Brief. Please output every entry below exactly as written, leaving out any pictures.

Material shown.
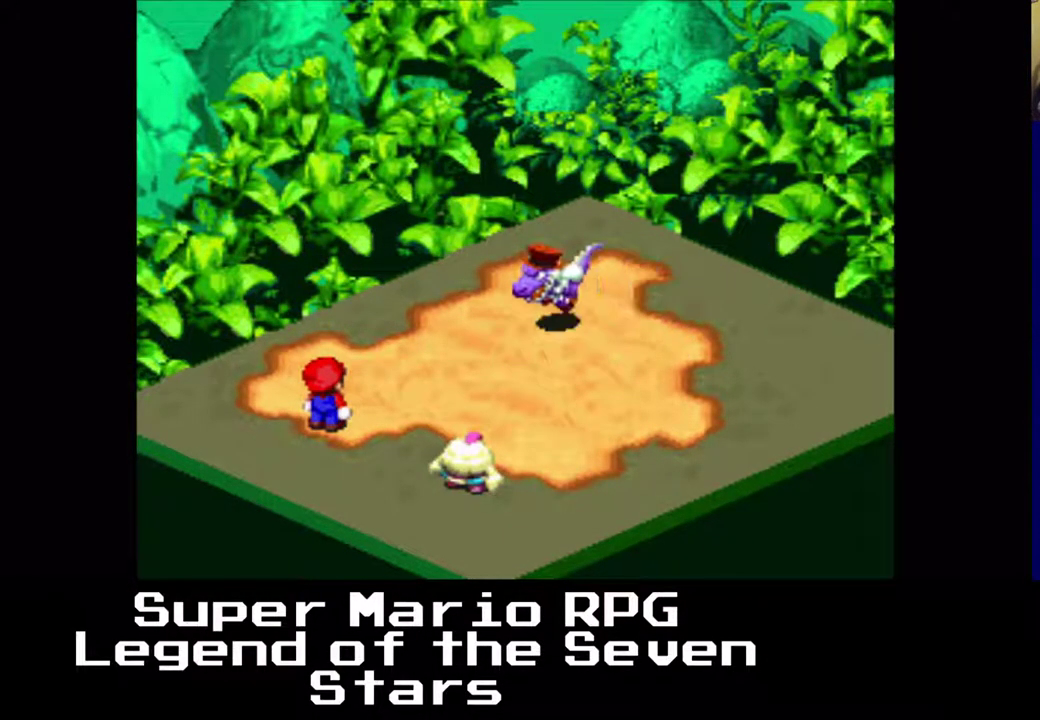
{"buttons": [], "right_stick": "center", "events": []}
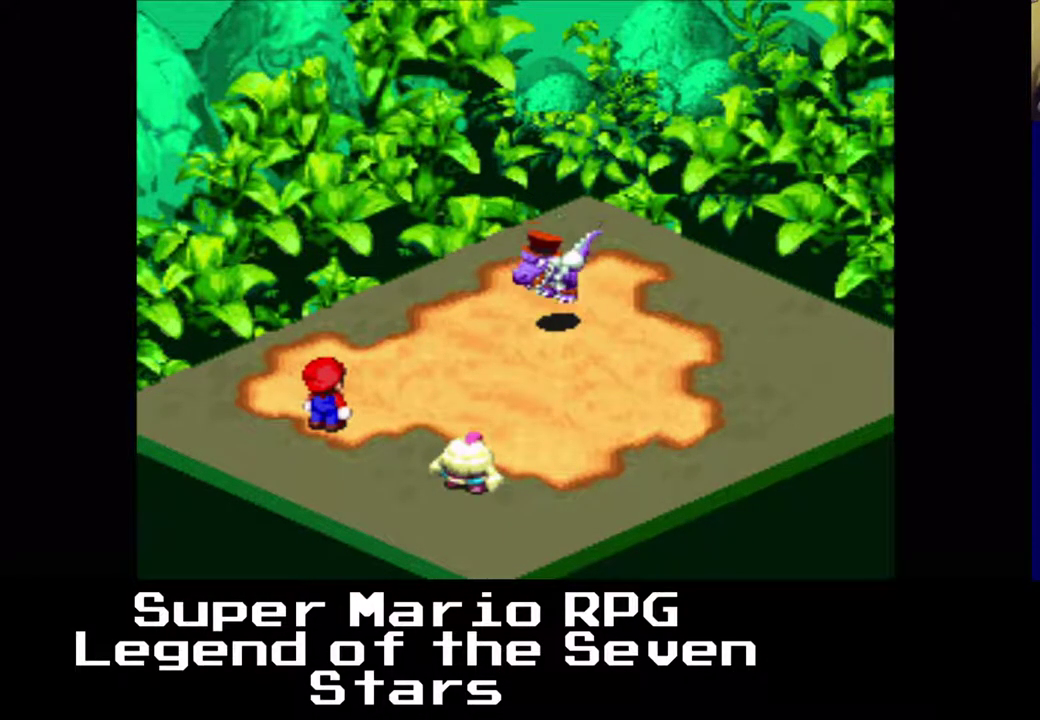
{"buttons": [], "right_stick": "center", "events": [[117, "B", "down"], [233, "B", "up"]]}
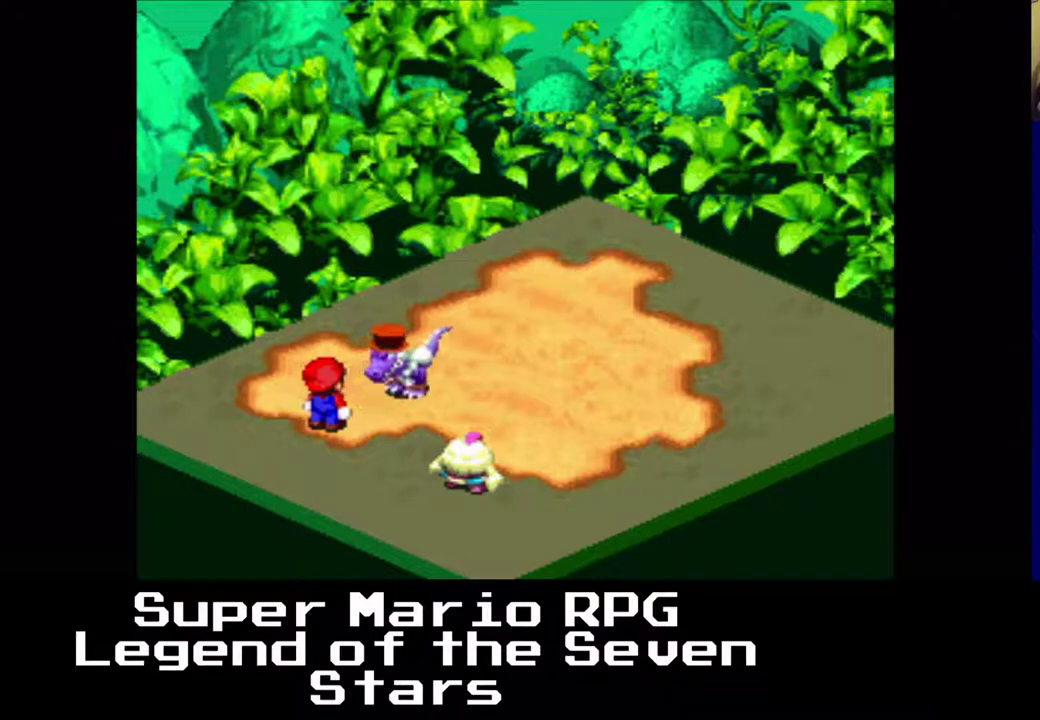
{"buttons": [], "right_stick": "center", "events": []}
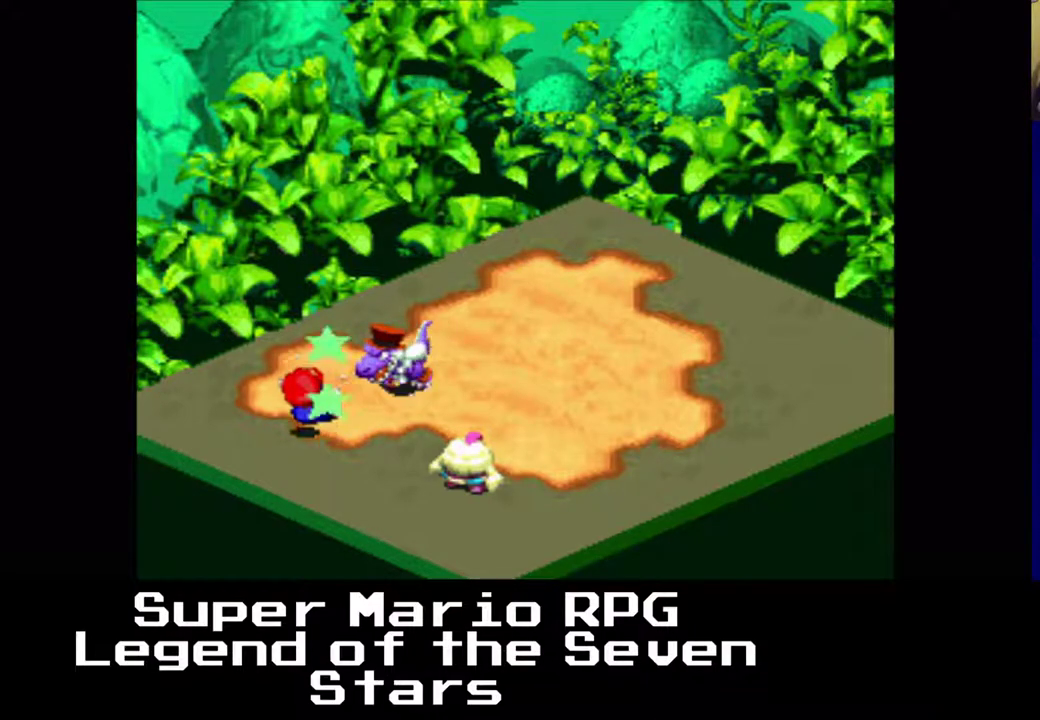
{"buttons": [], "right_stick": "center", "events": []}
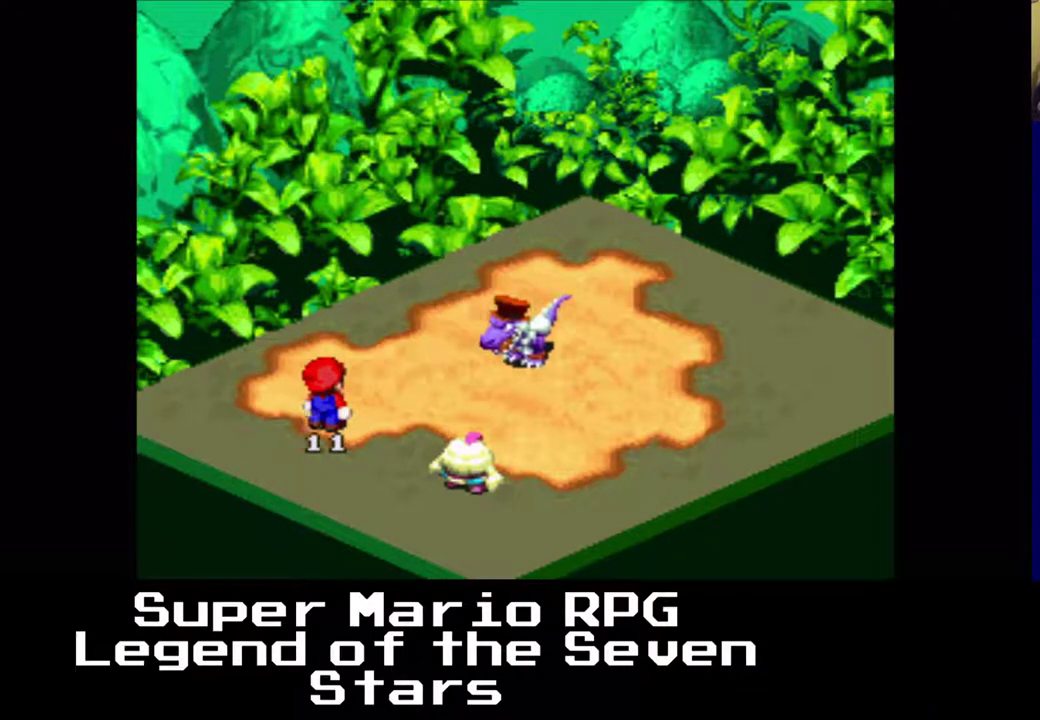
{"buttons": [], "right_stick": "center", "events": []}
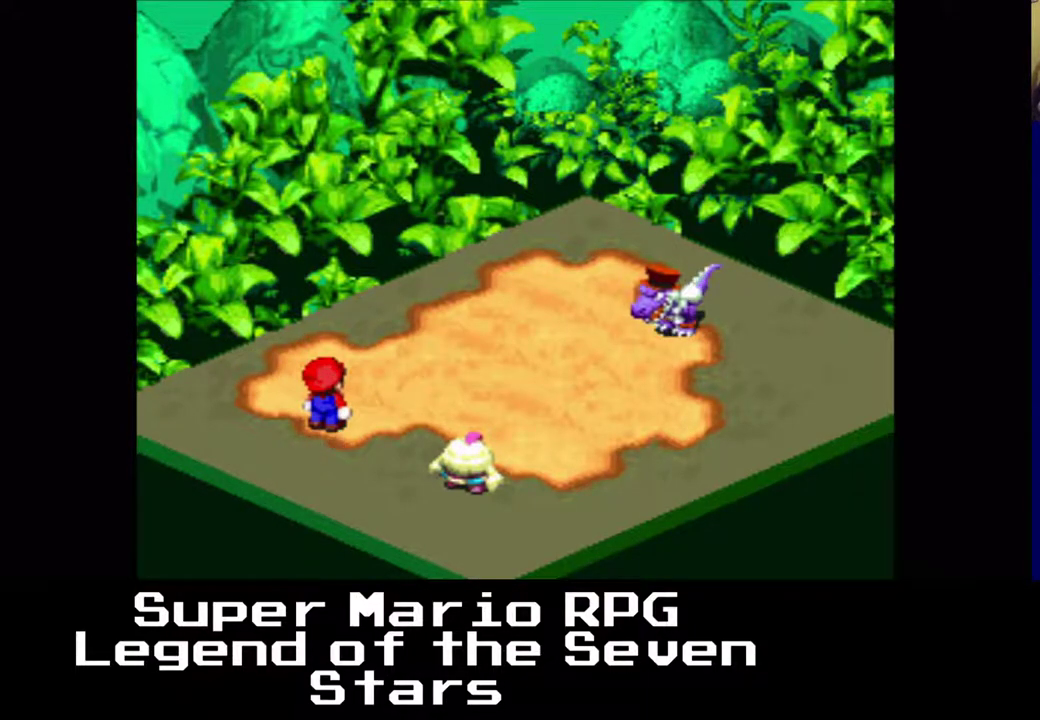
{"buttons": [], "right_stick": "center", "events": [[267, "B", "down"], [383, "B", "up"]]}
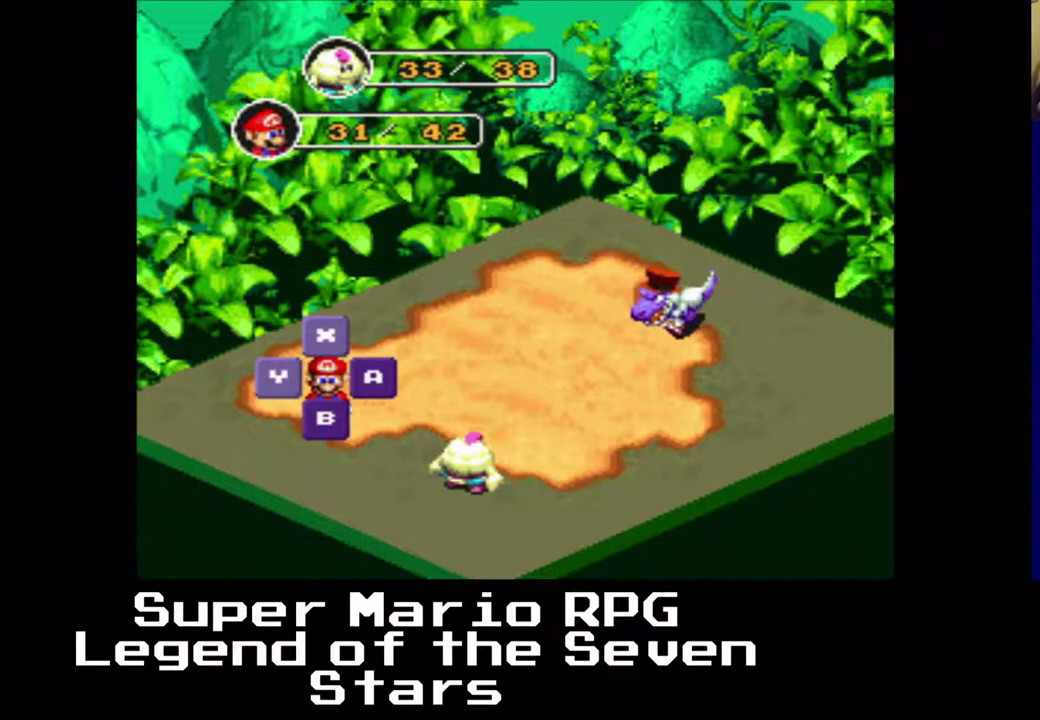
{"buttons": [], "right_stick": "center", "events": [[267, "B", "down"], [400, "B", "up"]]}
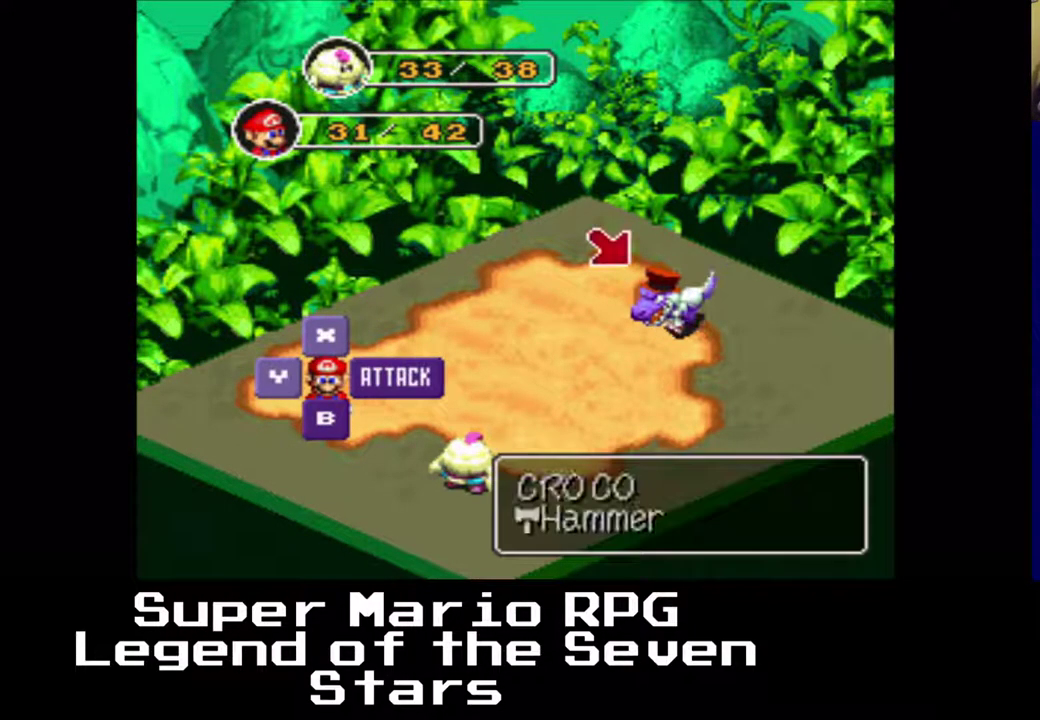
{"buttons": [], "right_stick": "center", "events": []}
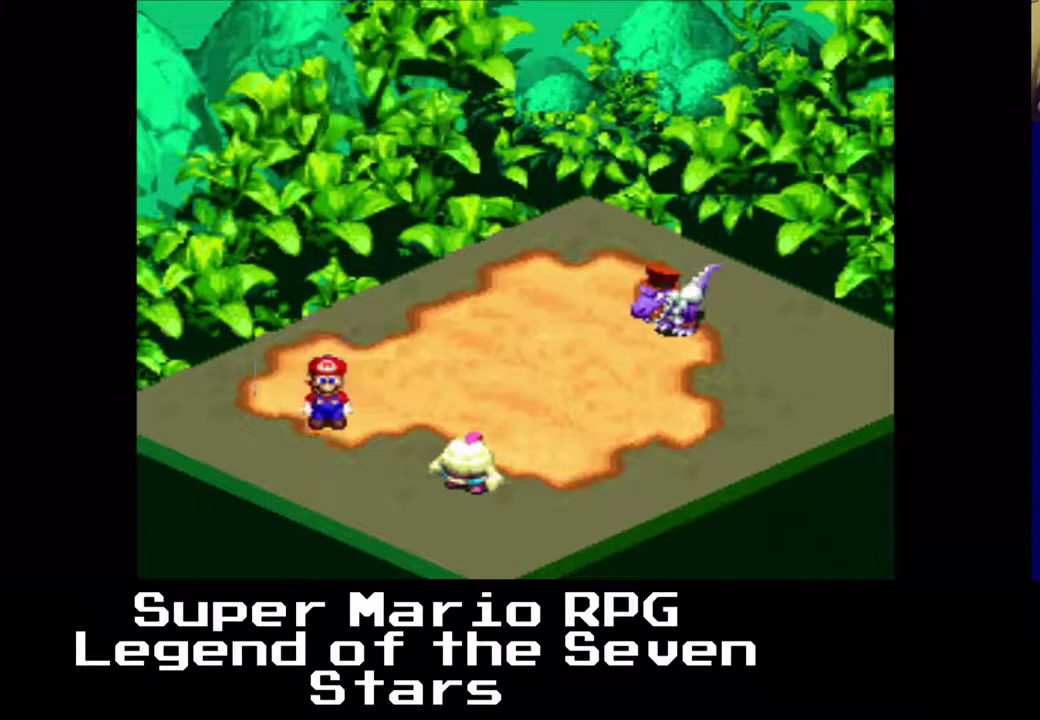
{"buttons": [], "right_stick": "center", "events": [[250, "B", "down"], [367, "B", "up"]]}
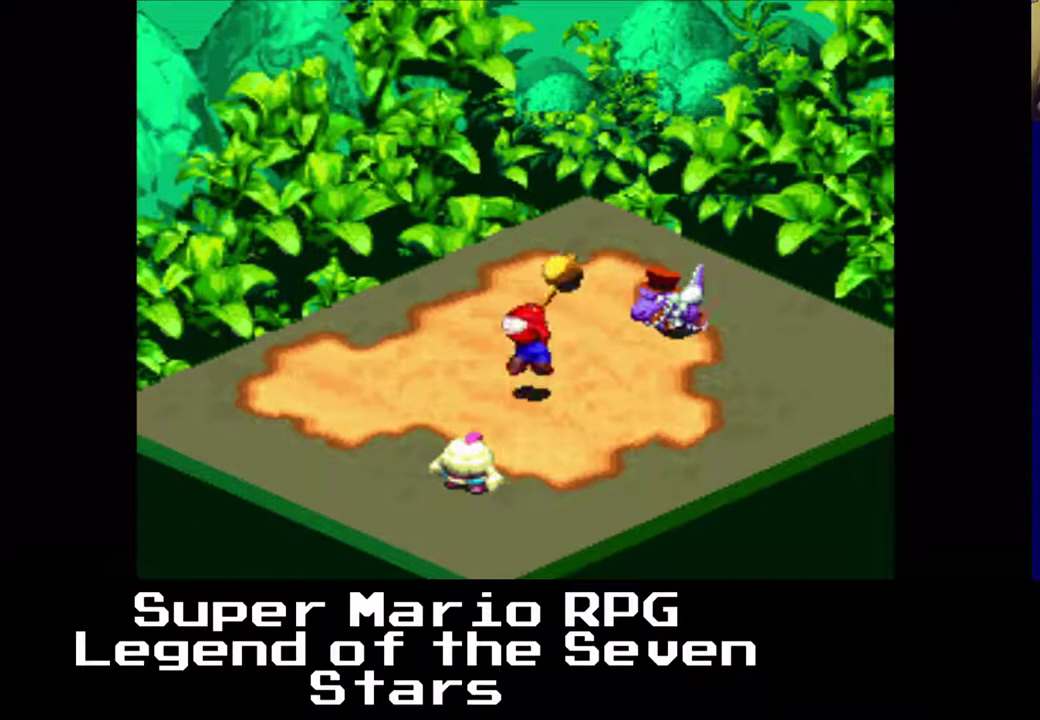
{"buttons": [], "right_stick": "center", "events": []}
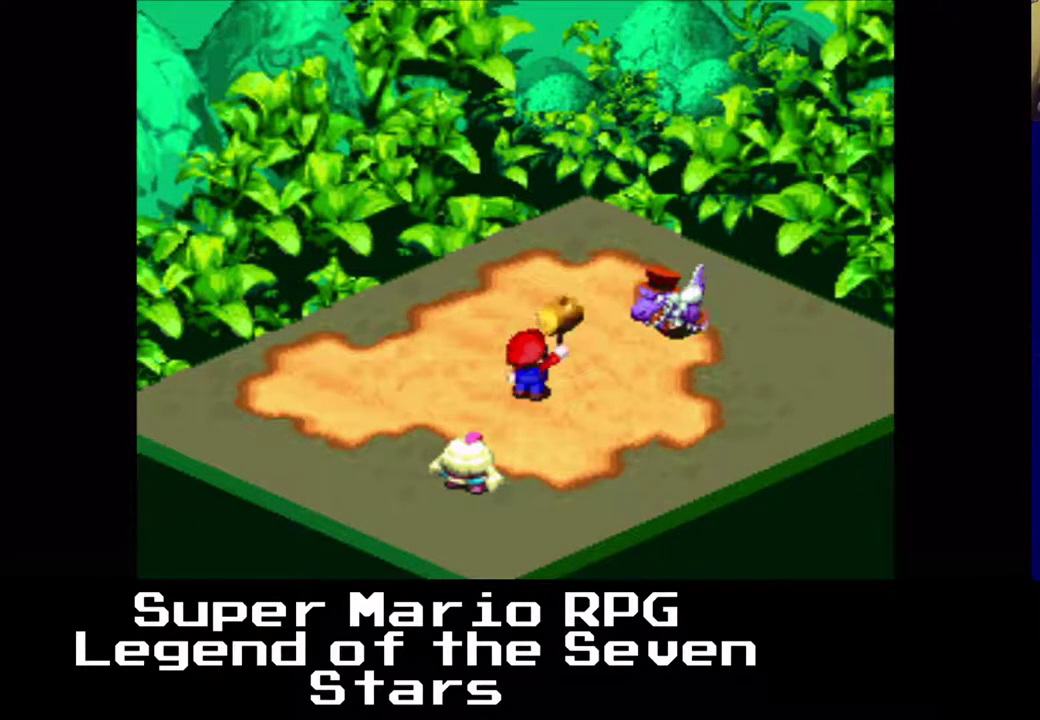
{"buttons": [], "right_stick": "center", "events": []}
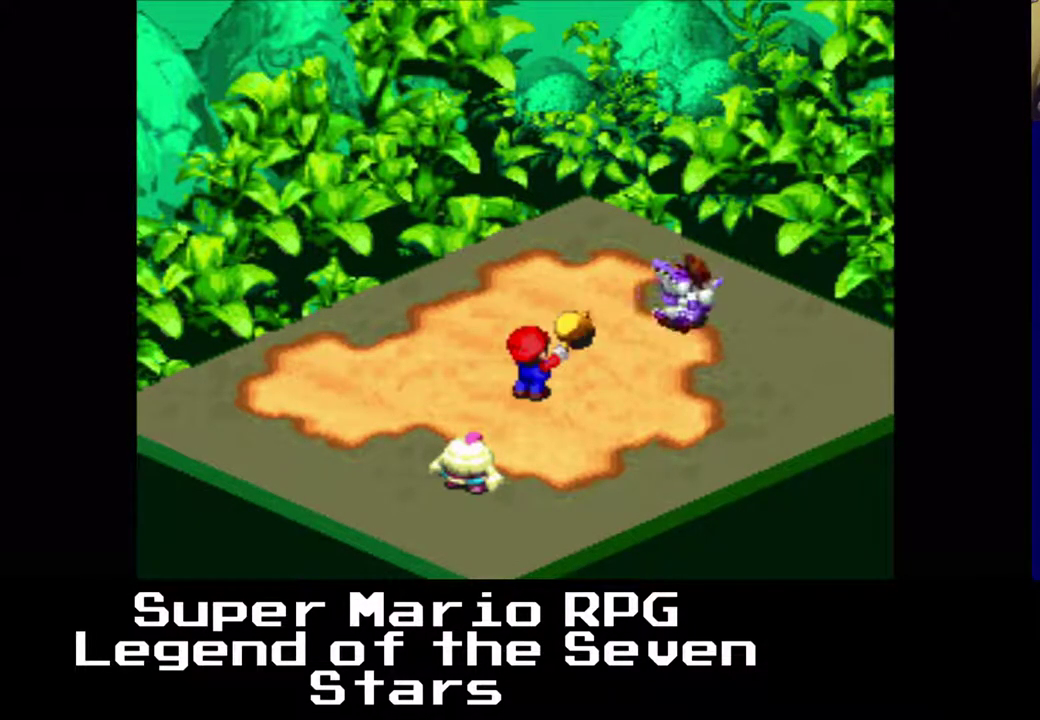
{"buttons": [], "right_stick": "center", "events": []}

Task response.
{"buttons": [], "right_stick": "center", "events": []}
{"buttons": [], "right_stick": "center", "events": [[117, "B", "down"], [233, "B", "up"]]}
{"buttons": [], "right_stick": "center", "events": []}
{"buttons": [], "right_stick": "center", "events": []}
{"buttons": [], "right_stick": "center", "events": []}
{"buttons": [], "right_stick": "center", "events": [[267, "B", "down"], [383, "B", "up"]]}
{"buttons": [], "right_stick": "center", "events": [[267, "B", "down"], [400, "B", "up"]]}
{"buttons": [], "right_stick": "center", "events": []}
{"buttons": [], "right_stick": "center", "events": [[250, "B", "down"], [367, "B", "up"]]}
{"buttons": [], "right_stick": "center", "events": []}
{"buttons": [], "right_stick": "center", "events": []}
{"buttons": [], "right_stick": "center", "events": []}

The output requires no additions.